▸ Task objective: Carry on the text on team development from the point where it stops.

Team Development

Good leaders understand the importance of maintaining high performance, morale and motivation in teams and in creating the conditions where performance, creativity, innovation and harmony flourish.

Underpinning our Team Development Approach

Medicology team development is devised around the 10 Facets of Team Effectiveness, although different facets can be utilised and focused upon in many different ways.

10 Facets model

10 Facets of Team Effectiveness


The 10 Facets model is embedded in all Medicology team development programmes and activities, ensuring that whatever we do is consistent with developing enhanced levels of team effectiveness, productivity and harmony.

10 Facets of Team Effectiveness

The following sections will help you understand the 10 facets and their interrelationship with each other.

1. Common Purpose & Direction

Teams work effectively when everyone knows clearly what the team is there to do, how it is to be done and who will do what and why (roles & responsibilities). Common direction & purpose aligns activities, reduces waste and conflict and generates team identity, support and spirit. In many respects, it both defines and drivers all other facets.

2. Shared Values & Beliefs

Often term ‘mission’, many teams fail to appreciate that whether they have a ‘mission statement’ on the wall or not, they consist of a collection of values, beliefs and behaviours that collective make up the team. By developing a better understanding of these, teams can start to define what serves them best, how to most effectively manage differences in values & beliefs, where tension is occurring and why, as well as how to develop cohesion and shared vision.

[Records in a dataset]
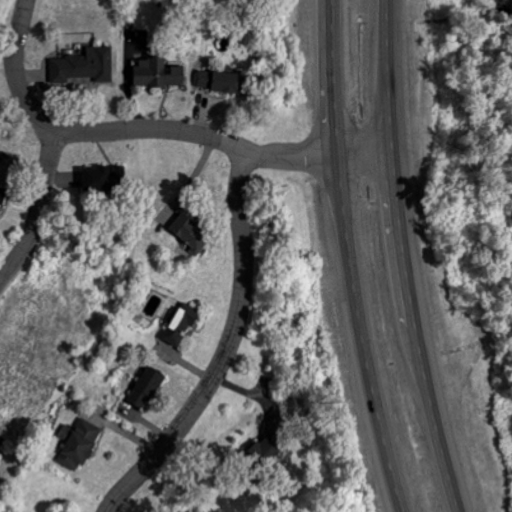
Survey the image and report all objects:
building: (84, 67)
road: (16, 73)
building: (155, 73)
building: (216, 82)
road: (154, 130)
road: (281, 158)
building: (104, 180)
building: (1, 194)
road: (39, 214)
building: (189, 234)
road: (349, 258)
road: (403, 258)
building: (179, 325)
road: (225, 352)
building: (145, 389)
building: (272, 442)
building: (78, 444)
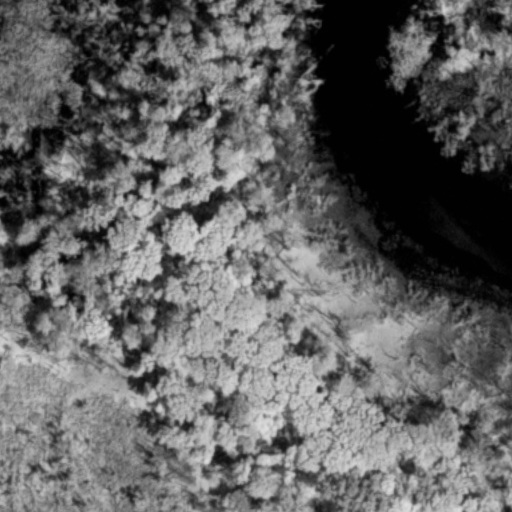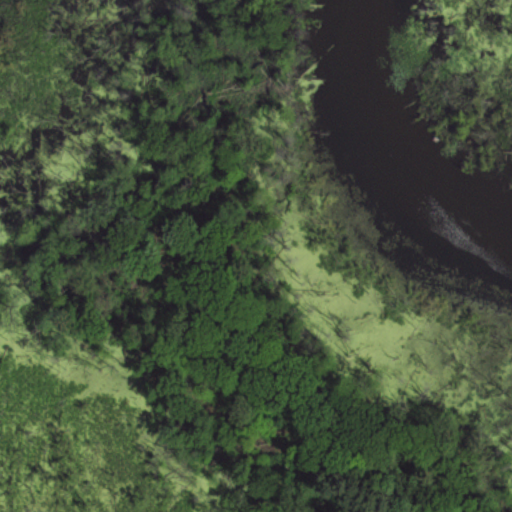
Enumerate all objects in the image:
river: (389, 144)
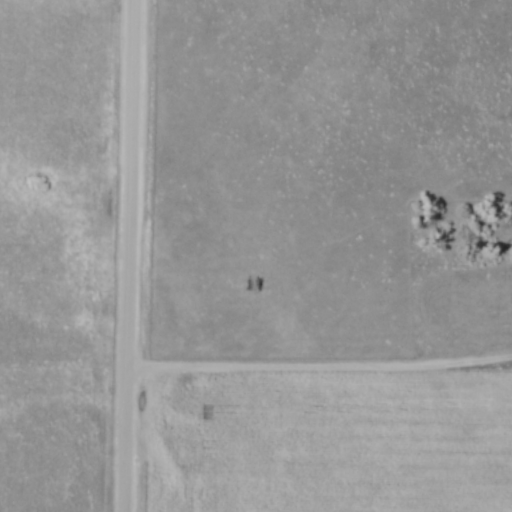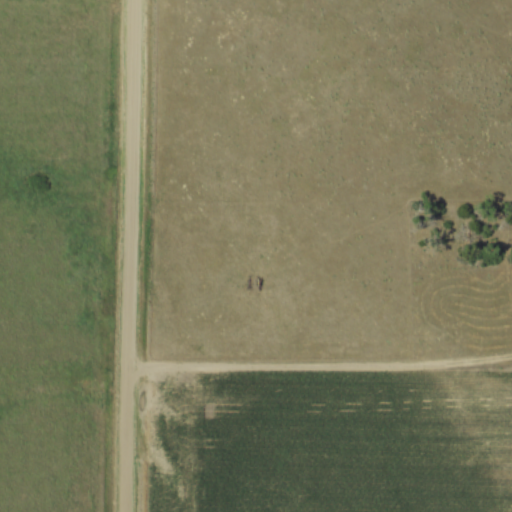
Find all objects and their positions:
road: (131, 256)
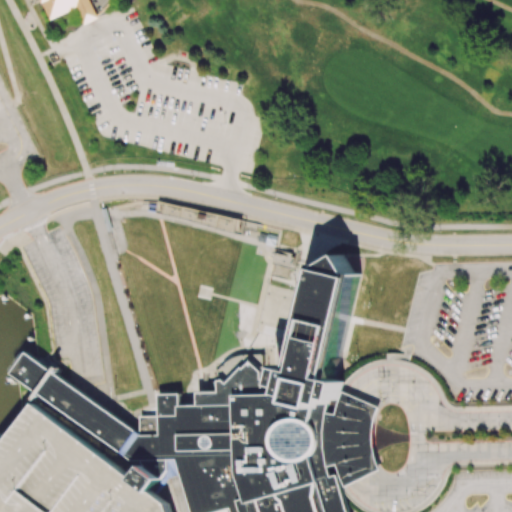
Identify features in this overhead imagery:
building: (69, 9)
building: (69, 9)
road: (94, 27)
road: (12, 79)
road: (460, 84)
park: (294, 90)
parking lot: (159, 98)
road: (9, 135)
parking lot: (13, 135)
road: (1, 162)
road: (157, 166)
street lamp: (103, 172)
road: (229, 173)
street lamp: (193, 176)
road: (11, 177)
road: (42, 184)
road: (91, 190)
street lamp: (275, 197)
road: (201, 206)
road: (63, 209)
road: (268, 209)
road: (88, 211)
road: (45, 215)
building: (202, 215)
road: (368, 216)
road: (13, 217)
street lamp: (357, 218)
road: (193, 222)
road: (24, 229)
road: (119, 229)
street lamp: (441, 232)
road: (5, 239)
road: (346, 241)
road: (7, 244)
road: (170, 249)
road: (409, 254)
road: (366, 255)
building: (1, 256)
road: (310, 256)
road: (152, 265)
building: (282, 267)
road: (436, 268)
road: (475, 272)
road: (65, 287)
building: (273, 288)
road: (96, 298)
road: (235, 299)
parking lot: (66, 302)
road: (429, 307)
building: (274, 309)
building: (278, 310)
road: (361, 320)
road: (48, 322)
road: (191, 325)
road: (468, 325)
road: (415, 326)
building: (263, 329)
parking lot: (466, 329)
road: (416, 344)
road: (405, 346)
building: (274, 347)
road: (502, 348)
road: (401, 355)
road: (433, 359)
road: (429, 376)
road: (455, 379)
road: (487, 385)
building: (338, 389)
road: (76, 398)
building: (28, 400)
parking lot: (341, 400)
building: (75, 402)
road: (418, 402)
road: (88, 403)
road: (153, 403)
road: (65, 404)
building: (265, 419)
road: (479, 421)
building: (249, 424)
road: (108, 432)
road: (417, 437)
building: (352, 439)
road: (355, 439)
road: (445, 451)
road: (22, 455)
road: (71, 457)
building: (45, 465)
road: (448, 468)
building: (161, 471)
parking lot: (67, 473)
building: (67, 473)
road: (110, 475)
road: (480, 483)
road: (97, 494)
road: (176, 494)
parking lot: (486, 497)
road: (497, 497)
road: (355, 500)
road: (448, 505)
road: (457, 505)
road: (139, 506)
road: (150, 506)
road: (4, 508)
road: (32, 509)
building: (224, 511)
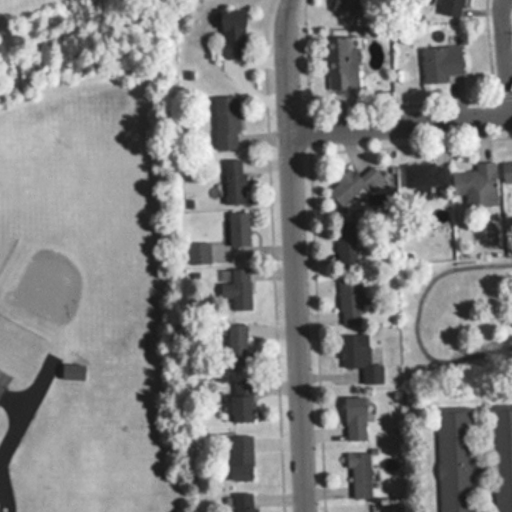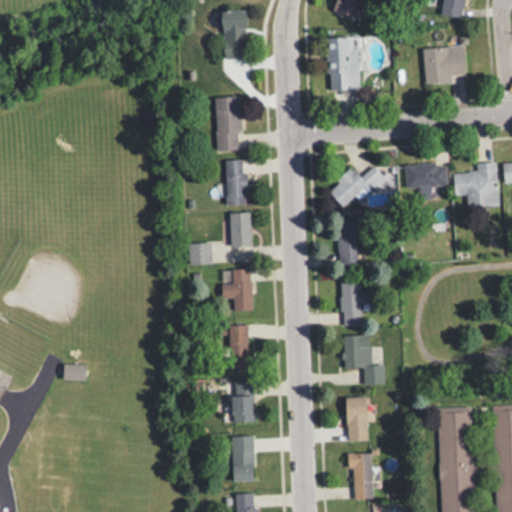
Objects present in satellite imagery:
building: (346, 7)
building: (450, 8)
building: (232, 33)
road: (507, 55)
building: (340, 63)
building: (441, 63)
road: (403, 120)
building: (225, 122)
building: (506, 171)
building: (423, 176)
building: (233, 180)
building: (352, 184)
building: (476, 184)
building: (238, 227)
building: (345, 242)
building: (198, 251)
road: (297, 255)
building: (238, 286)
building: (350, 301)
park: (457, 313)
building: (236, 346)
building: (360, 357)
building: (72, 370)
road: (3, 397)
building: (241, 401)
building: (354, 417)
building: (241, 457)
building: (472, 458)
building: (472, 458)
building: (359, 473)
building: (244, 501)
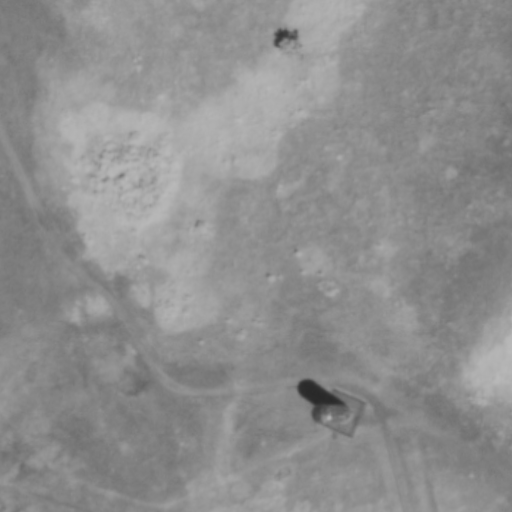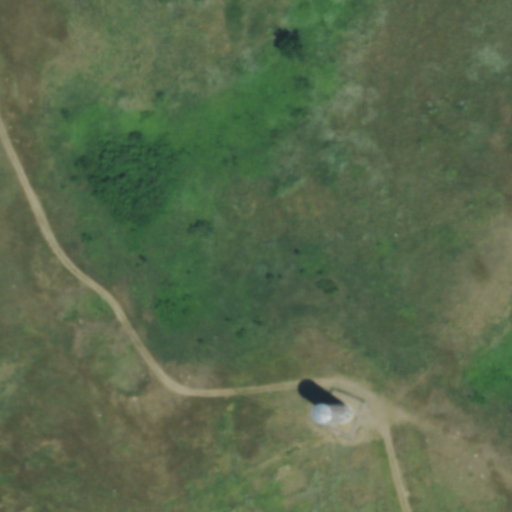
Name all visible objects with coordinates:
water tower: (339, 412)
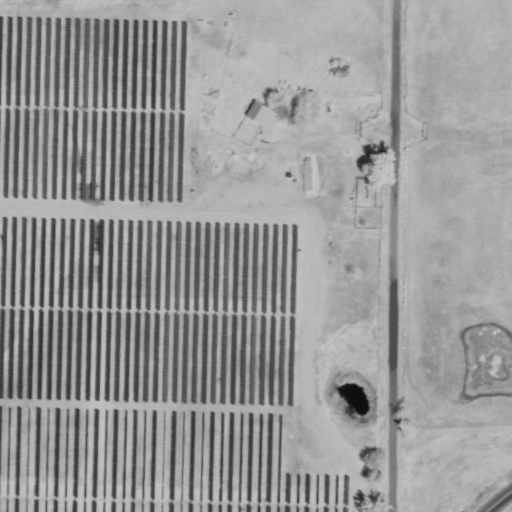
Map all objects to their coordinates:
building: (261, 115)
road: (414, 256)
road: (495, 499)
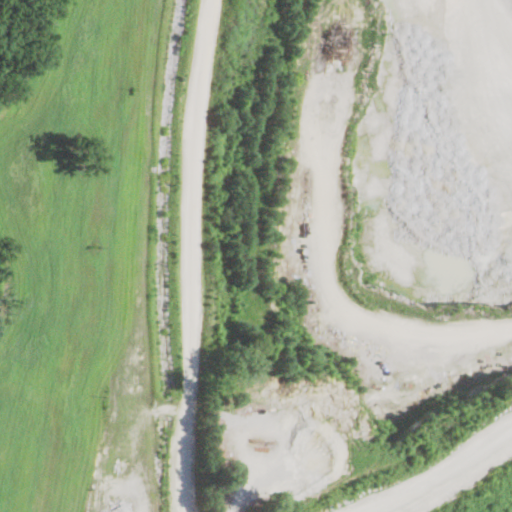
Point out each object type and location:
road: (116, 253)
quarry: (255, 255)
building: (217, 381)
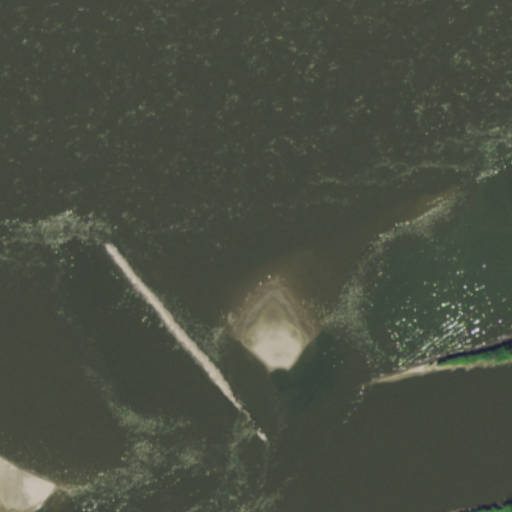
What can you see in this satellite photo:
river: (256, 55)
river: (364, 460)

▸ Answer section:
3. Appropriate Structure, Power & Control

Different people like to me managed and lead in different ways. Some respond best to a very directive style (just tell me what to do) and others to a more inclusive, less formal style. By examining the prevailing default styles, matched against the teams preferences, a best approach can be devised that serves all needs. When the style is established, teams can then look at their more structural and process elements of management and control, adapting these to enable the team to function most effectively.

4. Understanding People

You will often hear phrases such as “people are strange”, reflecting that people that are different from us tend to be tarnished with the ‘strange’ brush. Understanding people and their psychological makeup is a fundamental factor in contributing to a harmonious and productive team environment. Coupled to an effective development programme, understanding people often involves the use of psychological profiling tools such as the Medicology Behavioural Drivers Questionnaire (BDQ), Myers Briggs Type Indicator (MBTI) and Strength Deployment Inventory (SDI).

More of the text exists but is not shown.